Ms. Yang Smythe didn't even look up from her work, sliding a flatscreen monitor across the desk towards Ethan, basically inviting him to take it, though it's quite frosty as invitations go, downright frozen even. That was fairly normal behaviour for Ms. Yang Smythe though, so Ethan made his way across the overly large room towards the desk, thinking, and not for the first time, that this room really was pointlessly large. Such a frivolous waste, it seemed, but Ethan had long ago realised the real reason for it, it was to put the visitor into an unsettled state, uneasy, intimidated. And, he had to admit, it worked more times than it failed.

About when her victim, er, visitors were halfway across the floor, Ms. Yang Smythe put down whatever she was currently working on with an air of frustration, and glared over her half moon spectacles at this unwelcome intruder, who dared to step foot in her office! No one ever survived that look with a request, they only ever came by when called, ordered, by she herself. She didn't even *need* those silly half moon spectacles, she had perfect vision, she could land a death glare with perfect precision from five hundred paces.

Ethan shook off the imperious glare, it only set him back for a moment. He almost detected a smile from Ms. Yang Smythe at his comparative lack of hesitation, but he shuddered and wrote it off as a trick of the light, that was all. A hideous grinning death mask trick of the light. Shudder. The flat screen monitor was picked up gingerly, not because he was afraid to break it, but because he didn't want to set off the touchy touch screen. He skimmed the orders printed on the screen, grimacing briefly at the phrase 'take on ... as mentee.' It was repeated several times, with names in place of the dots of course.

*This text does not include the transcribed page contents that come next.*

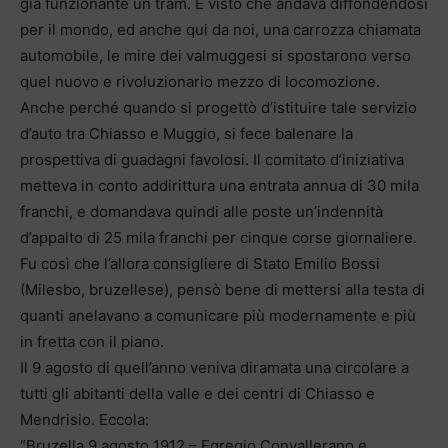
già funzionante un tram. E visto che andava diffondendosi
per il mondo, ed anche qui da noi, una carrozza chiamata
automobile, le mire dei valmuggesi si spostarono verso
quel nuovo e rivoluzionario mezzo di locomozione.
Anche perché quando si progettò d’istituire tale servizio
d’auto tra Chiasso e Muggio, si fece balenare la
prospettiva di guadagni favolosi. Il comitato d’iniziativa
metteva in conto addirittura una entrata annua di 30 mila
franchi, e domandava quindi alle poste un’indennità
d’appalto di 25 mila franchi per cinque corse giornaliere.
Fu così che l’allora consigliere di Stato Emilio Bossi
(Milesbo, bruzellese), pensò bene di mettersi alla testa di
quanti anelavano a comunicare più modernamente e più
in fretta con il piano.
Il 9 agosto di quell’anno veniva diramata una circolare a
tutti gli abitanti della valle e dei centri di Chiasso e
Mendrisio. Eccola:
“Bruzella 9 agosto 1912 – Egregio Convallerano e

He was beginning to wonder how he'd possibly handle this increased case load, just because he was a time traveller didn't mean his time wasn't limited, when he noted another name at the bottom, in smaller text. "Desali Dixon?!" he all but shouted, his raised voice echoing terribly off of the walls of the large office. Hmm, good acoustics in here, not that he really cared about that. He was fuming! Not even Ms. Yang Smythe's dreaded death glare could put the fear of Ms. Yang Smythe, for she was a terror greater than god, or so she liked to believe, into him. Not even the death glare? Well, that was irritating, thought Ms. Yang Smythe, she had never been resisted before!